U.S. District Judge Dismisses Lawsuit Against Salomon Funds

Judge Paul A. Crotty of the U.S. District Court for the Southern District of New York ruled that defendant Salomon Brothers sufficiently proved that the fees it charged on nine of its mutual funds were justifiable in light of the funds’ superior performance and customer service, Dow Jones reports.

In so doing, he dismissed a lawsuit against the investment advisors and distributors to the funds.

“Plaintiffs allege that the ‘performance of these funds was not up to par with other similar funds in the industry,’” the judge ruled. “According to plaintiffs, this failure belies defendants’ argument that their superior quality and performance justifies their high fees. Performance is only one measure, however, and plaintiffs fail to allege anything about the array of services offered to fund customers, such as telephone or Web assistance or the ease with which transactions are effected,” the judge continued. “Instead, they ask the court to extrapolate deficient services from allegedly substandard investment returns.”

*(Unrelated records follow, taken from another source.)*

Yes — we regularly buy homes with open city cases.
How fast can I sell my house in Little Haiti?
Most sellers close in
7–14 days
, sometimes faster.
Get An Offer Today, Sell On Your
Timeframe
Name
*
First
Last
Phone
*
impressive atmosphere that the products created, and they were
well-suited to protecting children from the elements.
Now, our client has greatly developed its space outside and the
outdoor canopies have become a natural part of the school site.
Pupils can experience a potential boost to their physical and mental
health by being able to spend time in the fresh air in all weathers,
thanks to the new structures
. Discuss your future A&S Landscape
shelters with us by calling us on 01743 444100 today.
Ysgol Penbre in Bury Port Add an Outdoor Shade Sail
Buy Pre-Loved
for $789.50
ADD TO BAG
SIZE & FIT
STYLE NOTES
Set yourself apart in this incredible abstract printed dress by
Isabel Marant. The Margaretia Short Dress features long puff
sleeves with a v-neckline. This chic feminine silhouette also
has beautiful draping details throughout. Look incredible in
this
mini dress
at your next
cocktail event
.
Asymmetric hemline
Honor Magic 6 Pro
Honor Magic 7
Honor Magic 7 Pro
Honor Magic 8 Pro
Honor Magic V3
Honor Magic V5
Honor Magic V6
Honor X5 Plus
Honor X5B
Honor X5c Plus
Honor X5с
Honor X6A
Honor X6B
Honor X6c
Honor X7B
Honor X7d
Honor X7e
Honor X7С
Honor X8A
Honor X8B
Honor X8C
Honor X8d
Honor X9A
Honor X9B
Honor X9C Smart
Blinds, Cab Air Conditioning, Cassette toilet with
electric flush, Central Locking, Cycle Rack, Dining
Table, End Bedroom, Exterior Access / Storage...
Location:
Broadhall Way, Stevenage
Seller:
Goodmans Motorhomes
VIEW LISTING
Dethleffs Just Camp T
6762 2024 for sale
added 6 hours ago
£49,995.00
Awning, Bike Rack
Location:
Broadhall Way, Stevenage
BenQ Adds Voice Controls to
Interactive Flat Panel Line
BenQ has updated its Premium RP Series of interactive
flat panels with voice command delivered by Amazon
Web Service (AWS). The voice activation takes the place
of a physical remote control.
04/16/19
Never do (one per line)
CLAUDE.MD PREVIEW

The lawsuit, originally filed in 2004, said that the fees charged by the funds’ distributors were disproportionate, given that they had not been negotiated at arm’s length but granted to a transfer agent subsidiary of the then-parent company.

In May 2005, Citigroup, then owner of the Salomon Smith Barney funds, settled Securities and Exchange Commission fraud charges against its Citigroup Global Markets and Smith Barney Fund Management units over an alleged windfall of nearly $100 million in transfer agent fees that the units pocketed by distributing $208 million to investors.